(Dataset items)
◇ ◇ ◇

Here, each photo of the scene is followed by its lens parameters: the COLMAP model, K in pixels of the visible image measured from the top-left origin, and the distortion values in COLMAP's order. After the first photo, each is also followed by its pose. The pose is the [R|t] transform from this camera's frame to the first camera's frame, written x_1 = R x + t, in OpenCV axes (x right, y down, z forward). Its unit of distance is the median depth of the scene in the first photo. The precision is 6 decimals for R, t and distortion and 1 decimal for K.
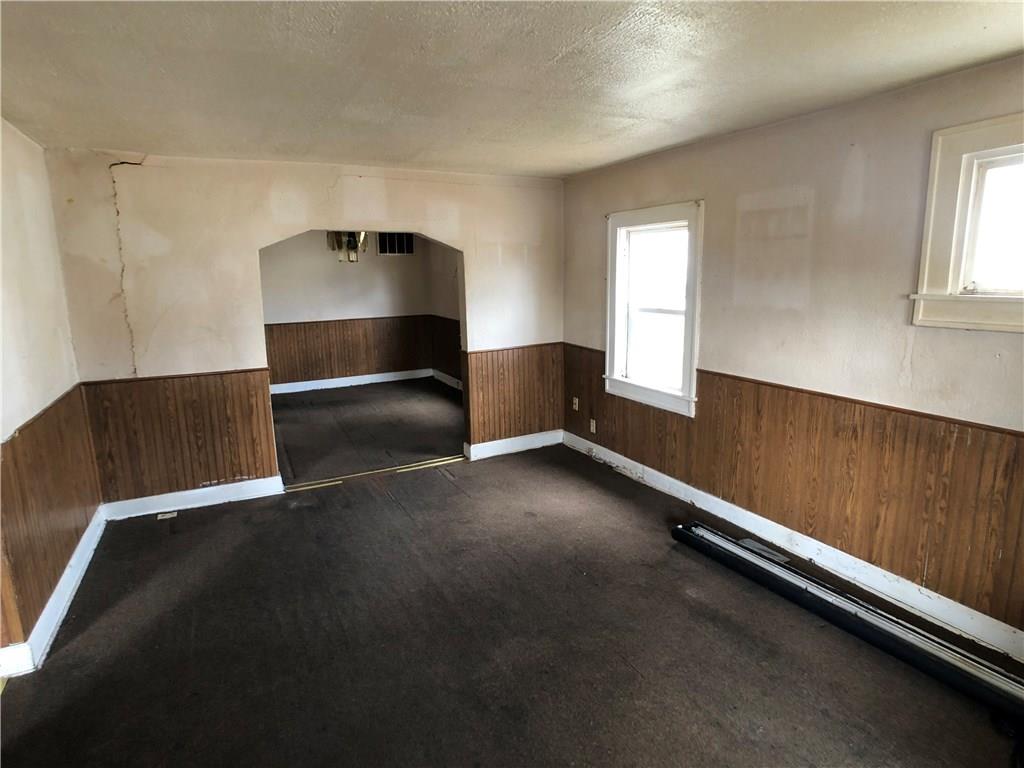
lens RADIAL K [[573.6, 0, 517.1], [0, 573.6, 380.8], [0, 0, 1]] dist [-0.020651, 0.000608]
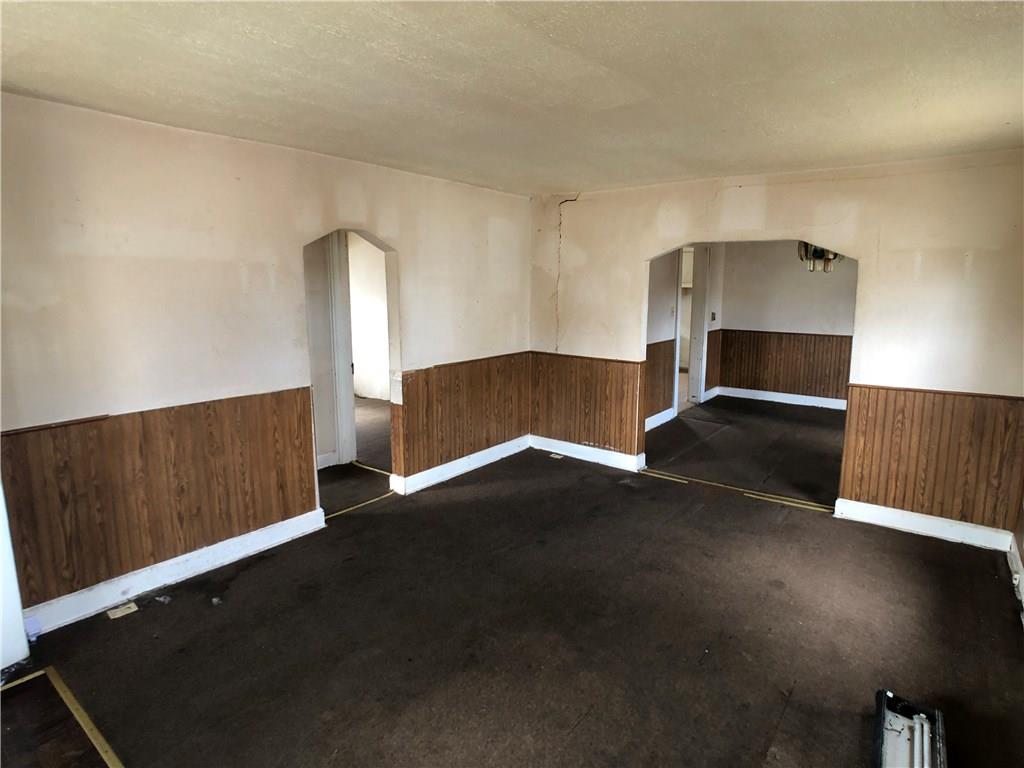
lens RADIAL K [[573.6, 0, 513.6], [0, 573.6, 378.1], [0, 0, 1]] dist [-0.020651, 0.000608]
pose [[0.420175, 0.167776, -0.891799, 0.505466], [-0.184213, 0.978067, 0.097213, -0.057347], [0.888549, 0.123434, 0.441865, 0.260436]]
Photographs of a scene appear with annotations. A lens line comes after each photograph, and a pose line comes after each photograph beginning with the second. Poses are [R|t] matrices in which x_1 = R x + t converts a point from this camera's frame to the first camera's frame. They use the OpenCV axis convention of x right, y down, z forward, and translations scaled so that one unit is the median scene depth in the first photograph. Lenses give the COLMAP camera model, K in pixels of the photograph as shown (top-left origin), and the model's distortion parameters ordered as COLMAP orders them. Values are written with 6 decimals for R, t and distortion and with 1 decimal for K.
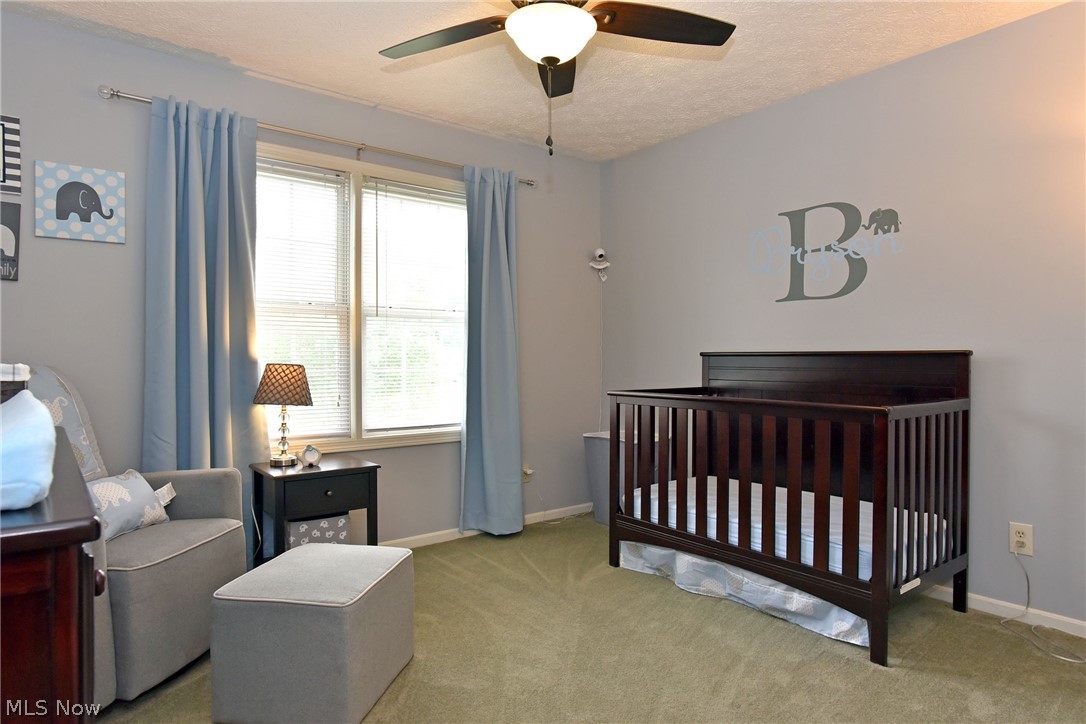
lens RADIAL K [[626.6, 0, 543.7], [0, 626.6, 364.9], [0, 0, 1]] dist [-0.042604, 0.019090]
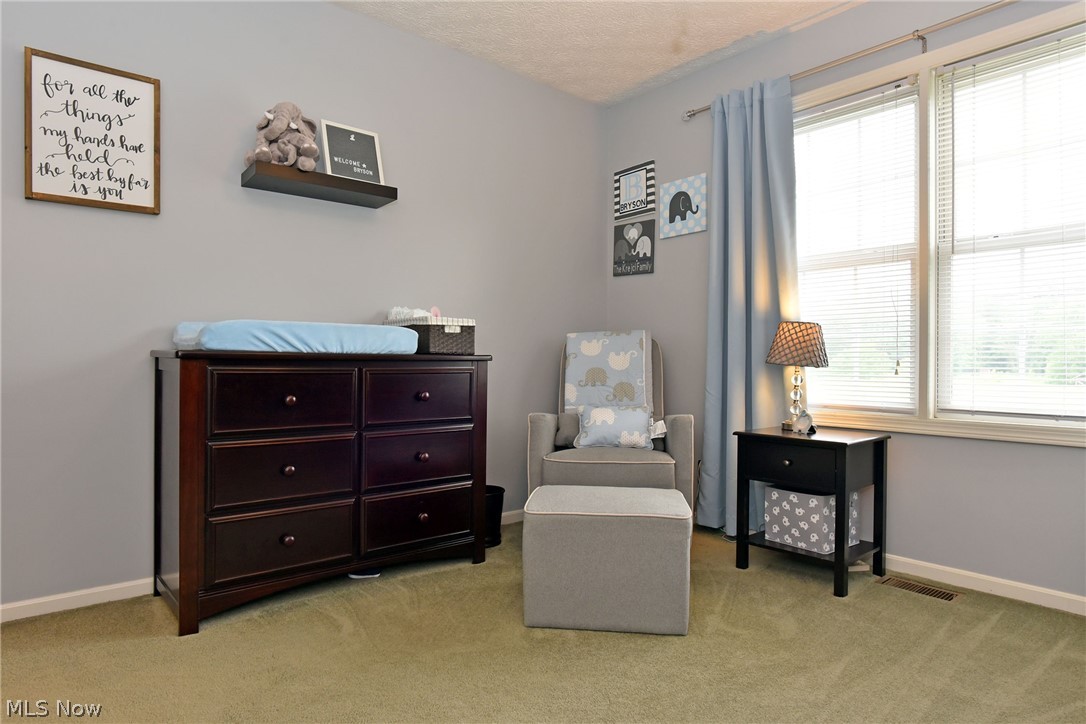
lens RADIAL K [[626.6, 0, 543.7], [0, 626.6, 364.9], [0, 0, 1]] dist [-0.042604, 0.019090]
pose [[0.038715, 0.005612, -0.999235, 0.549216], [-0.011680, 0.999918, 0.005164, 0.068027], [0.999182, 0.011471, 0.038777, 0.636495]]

◇ ◇ ◇

### Directions for this task
Rewrite the rows above, substituting "setting" for every "scene" and leaving everything else unchanged. Omit the pictures from your answer.

### Answer to the problem
Here, each photo of the setting is followed by its lens parameters: the COLMAP model, K in pixels of the visible image measured from the top-left origin, and the distortion values in COLMAP's order. After the first photo, each is also followed by its pose. The pose is the [R|t] transform from this camera's frame to the first camera's frame, written x_1 = R x + t, in OpenCV axes (x right, y down, z forward). Its unit of distance is the median depth of the setting in the first photo. The precision is 6 decimals for R, t and distortion and 1 decimal for K.
lens RADIAL K [[573.6, 0, 517.1], [0, 573.6, 380.8], [0, 0, 1]] dist [-0.020651, 0.000608]
lens RADIAL K [[573.6, 0, 513.6], [0, 573.6, 378.1], [0, 0, 1]] dist [-0.020651, 0.000608]
pose [[0.420175, 0.167776, -0.891799, 0.505466], [-0.184213, 0.978067, 0.097213, -0.057347], [0.888549, 0.123434, 0.441865, 0.260436]]
Photographs of a setting appear with annotations. A lens line comes after each photograph, and a pose line comes after each photograph beginning with the second. Poses are [R|t] matrices in which x_1 = R x + t converts a point from this camera's frame to the first camera's frame. They use the OpenCV axis convention of x right, y down, z forward, and translations scaled so that one unit is the median setting depth in the first photograph. Lenses give the COLMAP camera model, K in pixels of the photograph as shown (top-left origin), and the model's distortion parameters ordered as COLMAP orders them. Values are written with 6 decimals for R, t and distortion and with 1 decimal for K.
lens RADIAL K [[626.6, 0, 543.7], [0, 626.6, 364.9], [0, 0, 1]] dist [-0.042604, 0.019090]
lens RADIAL K [[626.6, 0, 543.7], [0, 626.6, 364.9], [0, 0, 1]] dist [-0.042604, 0.019090]
pose [[0.038715, 0.005612, -0.999235, 0.549216], [-0.011680, 0.999918, 0.005164, 0.068027], [0.999182, 0.011471, 0.038777, 0.636495]]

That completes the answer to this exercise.